Northwestern University engineers have developed a new sponge that can remove metals — including toxic heavy metals like lead and critical metals like cobalt — from contaminated water, leaving safe, drinkable water behind.
In proof-of-concept experiments, the researchers tested their new sponge on a highly contaminated sample of tap water, containing more than 1 part per million of lead. With one use, the sponge filtered lead to below detectable levels. researchers also were able to successfully recover metals and reuse the sponge for multiple cycles. The new sponge shows promise for future use as an inexpensive, easy-to-use tool in home water filters or large-scale environmental remediation efforts.
The study was published in the journal ACS ES&T Water. The paper outlines the new research and sets design rules for optimizing similar platforms for removing — and recovering — other heavy-metal toxins, including cadmium, arsenic, cobalt and chromium.
“The presence of heavy metals in the water supply is an enormous public health challenge for the entire globe,” said Northwestern’s Vinayak Dravid, senior author of the study. “It is a gigaton problem that requires solutions that can be deployed easily, effectively and inexpensively. That’s where our sponge comes in. It can remove the pollution and then be used again and again.”
When submerged into contaminated water, the nanoparticle-coated sponge effectively sequestered lead ions.

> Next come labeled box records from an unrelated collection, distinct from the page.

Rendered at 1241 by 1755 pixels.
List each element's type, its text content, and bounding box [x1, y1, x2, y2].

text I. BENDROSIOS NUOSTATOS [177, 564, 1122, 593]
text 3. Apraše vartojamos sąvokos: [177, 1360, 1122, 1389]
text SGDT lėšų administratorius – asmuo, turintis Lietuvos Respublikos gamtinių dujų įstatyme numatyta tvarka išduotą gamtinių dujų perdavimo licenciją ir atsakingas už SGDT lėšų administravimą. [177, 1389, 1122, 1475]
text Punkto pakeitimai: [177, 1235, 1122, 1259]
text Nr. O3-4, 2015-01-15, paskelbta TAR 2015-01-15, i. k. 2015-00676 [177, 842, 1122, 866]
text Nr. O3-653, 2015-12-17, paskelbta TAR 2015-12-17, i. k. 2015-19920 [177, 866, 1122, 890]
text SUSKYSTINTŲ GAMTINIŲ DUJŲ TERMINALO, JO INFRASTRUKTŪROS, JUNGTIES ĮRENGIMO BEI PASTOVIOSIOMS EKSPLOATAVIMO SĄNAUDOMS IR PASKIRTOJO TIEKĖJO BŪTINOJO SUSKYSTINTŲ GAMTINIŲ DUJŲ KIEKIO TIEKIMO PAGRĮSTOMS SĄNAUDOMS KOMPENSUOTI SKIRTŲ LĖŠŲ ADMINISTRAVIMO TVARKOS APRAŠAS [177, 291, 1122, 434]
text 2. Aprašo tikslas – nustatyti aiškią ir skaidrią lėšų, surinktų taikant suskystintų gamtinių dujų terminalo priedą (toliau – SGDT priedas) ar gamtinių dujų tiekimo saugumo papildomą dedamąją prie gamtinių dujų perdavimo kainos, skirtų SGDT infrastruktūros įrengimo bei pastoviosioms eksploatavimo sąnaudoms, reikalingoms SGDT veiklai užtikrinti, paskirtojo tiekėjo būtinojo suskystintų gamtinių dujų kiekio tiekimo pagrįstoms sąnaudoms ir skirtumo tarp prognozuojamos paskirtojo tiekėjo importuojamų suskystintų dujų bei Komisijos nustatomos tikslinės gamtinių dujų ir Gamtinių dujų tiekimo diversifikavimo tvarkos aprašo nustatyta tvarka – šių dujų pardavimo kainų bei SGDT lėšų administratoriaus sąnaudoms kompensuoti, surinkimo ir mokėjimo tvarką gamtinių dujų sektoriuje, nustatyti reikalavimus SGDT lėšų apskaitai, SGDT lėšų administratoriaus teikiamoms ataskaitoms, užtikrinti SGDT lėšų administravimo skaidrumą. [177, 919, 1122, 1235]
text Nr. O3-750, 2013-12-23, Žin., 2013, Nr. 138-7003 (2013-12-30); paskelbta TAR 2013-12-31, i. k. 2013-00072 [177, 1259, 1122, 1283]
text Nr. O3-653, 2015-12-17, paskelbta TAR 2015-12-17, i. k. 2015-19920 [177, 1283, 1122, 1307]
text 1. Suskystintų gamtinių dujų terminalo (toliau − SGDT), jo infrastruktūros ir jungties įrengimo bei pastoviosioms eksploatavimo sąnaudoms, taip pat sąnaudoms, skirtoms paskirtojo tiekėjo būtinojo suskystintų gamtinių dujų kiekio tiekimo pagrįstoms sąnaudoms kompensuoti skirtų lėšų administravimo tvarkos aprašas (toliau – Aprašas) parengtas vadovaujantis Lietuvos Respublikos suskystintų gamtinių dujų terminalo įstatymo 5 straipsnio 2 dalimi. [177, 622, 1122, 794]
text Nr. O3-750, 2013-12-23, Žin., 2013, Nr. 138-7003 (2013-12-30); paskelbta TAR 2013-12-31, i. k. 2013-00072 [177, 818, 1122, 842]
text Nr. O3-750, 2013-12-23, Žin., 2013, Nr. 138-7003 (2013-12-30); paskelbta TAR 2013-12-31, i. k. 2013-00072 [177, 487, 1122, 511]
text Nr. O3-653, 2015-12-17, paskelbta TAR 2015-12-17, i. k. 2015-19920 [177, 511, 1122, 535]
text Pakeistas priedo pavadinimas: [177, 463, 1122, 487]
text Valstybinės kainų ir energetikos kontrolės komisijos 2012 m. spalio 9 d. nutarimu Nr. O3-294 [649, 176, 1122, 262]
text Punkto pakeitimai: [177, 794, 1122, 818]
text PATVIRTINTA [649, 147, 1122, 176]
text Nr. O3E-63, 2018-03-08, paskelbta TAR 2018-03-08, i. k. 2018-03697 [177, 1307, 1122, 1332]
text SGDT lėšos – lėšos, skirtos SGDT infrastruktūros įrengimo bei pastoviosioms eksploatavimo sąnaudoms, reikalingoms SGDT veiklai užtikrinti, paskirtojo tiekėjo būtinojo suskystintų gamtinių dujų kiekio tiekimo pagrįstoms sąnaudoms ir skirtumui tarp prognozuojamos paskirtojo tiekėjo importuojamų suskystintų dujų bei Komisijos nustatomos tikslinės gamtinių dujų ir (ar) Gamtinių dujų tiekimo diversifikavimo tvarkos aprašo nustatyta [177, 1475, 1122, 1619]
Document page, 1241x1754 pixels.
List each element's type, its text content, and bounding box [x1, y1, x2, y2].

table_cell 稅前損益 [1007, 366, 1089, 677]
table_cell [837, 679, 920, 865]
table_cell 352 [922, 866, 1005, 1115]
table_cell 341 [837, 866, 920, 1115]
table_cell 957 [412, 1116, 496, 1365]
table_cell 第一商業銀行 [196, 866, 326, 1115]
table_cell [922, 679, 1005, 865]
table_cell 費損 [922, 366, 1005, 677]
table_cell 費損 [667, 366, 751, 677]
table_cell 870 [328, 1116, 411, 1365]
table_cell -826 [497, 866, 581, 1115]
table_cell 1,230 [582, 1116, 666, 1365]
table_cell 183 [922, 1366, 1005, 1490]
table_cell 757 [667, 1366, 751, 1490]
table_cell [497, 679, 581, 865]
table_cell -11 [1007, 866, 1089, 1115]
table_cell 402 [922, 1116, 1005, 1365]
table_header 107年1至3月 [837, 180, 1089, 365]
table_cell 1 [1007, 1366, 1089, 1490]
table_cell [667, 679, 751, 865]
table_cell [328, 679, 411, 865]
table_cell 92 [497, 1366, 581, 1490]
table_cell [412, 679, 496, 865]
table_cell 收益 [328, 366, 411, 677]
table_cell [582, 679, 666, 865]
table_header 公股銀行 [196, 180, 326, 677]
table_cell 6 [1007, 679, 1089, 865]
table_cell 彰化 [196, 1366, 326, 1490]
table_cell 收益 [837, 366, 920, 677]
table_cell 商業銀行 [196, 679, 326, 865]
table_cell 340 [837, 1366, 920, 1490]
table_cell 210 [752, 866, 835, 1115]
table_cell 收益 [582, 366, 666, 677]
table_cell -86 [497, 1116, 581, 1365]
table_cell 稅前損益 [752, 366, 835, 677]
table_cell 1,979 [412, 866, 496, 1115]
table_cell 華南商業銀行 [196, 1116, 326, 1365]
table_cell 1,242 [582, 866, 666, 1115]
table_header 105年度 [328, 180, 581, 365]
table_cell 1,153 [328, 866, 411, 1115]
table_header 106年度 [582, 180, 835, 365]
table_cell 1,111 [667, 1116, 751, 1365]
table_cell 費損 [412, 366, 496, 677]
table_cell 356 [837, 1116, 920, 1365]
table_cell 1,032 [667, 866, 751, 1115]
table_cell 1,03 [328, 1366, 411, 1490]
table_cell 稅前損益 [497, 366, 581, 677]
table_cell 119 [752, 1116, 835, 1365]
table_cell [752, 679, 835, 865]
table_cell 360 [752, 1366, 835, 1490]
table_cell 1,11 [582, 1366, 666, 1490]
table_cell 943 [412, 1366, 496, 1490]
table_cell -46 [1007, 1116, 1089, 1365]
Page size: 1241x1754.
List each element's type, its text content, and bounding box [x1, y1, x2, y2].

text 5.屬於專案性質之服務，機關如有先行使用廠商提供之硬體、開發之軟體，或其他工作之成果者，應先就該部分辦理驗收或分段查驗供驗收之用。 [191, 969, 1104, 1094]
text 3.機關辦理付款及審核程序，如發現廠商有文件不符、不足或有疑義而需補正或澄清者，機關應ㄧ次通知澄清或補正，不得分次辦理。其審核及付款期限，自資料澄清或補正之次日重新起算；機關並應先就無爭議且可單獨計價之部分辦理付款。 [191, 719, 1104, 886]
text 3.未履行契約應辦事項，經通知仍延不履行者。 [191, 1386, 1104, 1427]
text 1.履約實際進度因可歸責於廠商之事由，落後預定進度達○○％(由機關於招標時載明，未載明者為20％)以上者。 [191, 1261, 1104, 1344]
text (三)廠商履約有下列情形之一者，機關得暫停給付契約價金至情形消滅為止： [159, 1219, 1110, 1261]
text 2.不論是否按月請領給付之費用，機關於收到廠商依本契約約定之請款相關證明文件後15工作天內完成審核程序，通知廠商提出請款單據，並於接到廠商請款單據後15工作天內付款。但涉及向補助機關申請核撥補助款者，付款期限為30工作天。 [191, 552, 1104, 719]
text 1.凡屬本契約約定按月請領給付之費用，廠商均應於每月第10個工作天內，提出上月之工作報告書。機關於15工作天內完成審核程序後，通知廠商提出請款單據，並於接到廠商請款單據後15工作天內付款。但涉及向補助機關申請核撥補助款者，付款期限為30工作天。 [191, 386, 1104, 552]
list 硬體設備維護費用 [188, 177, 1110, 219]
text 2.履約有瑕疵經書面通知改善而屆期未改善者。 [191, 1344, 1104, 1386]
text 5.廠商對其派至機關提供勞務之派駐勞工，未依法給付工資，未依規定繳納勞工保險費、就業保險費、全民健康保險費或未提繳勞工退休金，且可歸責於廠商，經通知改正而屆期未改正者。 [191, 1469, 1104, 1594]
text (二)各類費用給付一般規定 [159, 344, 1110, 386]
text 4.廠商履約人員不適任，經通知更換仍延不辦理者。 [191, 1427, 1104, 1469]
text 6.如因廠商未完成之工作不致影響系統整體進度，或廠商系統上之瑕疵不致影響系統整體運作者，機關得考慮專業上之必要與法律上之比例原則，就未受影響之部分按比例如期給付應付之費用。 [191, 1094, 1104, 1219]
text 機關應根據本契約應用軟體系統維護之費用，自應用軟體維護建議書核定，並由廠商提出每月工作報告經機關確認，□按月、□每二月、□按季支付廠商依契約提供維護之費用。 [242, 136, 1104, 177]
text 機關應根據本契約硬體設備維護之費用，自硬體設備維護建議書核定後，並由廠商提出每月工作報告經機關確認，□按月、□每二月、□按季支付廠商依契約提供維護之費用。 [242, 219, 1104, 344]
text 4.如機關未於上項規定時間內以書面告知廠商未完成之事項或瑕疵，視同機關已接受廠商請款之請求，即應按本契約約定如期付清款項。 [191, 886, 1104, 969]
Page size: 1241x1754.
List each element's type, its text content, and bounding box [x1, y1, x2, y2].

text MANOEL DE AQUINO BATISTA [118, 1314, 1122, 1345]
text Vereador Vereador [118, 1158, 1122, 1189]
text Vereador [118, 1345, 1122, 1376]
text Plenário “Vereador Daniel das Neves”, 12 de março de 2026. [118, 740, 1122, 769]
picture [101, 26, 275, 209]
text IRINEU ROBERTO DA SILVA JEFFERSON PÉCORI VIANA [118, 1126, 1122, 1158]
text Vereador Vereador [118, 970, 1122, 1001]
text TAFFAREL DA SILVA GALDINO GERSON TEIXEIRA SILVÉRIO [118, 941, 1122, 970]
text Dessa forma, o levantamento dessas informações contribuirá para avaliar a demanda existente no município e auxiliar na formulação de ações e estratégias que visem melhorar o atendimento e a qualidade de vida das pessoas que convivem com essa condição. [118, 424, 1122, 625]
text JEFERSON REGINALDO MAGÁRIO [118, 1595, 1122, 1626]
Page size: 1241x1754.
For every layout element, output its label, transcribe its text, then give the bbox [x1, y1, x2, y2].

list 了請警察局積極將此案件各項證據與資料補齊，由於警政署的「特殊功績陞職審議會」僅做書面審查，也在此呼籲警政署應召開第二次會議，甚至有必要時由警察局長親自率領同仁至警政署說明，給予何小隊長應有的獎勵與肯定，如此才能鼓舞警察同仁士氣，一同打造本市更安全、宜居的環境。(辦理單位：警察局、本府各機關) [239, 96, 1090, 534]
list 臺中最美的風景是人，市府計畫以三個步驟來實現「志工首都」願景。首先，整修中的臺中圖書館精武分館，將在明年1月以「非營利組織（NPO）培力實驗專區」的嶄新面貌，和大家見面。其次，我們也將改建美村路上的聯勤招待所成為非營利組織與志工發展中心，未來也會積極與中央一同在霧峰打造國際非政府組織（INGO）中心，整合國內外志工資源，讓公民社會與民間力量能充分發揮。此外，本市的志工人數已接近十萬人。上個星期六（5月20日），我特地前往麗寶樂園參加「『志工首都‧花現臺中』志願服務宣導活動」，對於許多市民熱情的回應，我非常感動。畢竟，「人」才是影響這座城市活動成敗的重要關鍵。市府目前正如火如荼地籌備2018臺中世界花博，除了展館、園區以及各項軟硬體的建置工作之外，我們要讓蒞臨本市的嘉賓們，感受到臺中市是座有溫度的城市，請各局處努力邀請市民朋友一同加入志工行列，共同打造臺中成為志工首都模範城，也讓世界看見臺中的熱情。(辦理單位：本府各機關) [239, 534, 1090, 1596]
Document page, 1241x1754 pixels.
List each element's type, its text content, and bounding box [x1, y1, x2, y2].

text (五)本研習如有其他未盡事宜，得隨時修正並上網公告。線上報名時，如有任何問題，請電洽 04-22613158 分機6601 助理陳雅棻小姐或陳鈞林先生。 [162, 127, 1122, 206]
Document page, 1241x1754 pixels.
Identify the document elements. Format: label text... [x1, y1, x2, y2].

The U.S. Food and Drug Administration requires that bottled drinking water is below 5 parts per billion of lead. In filtration trials, the sponge lowered the amount of lead to approximately 2 parts per billion, making it safe to drink.
If researchers could develop a sponge that selectively removes rare metals, including cobalt, from water, then those metals could be recycled into products like batteries.
“For renewable energy technologies, like batteries and fuel cells, there is a need for metal recovery,” Dravid said. “Otherwise, there is not enough cobalt in the world for the growing number of batteries. We must find ways to recover metals from very dilute solutions. Otherwise, it becomes poisonous and toxic, just sitting there in the water. We might as well make something valuable with it.”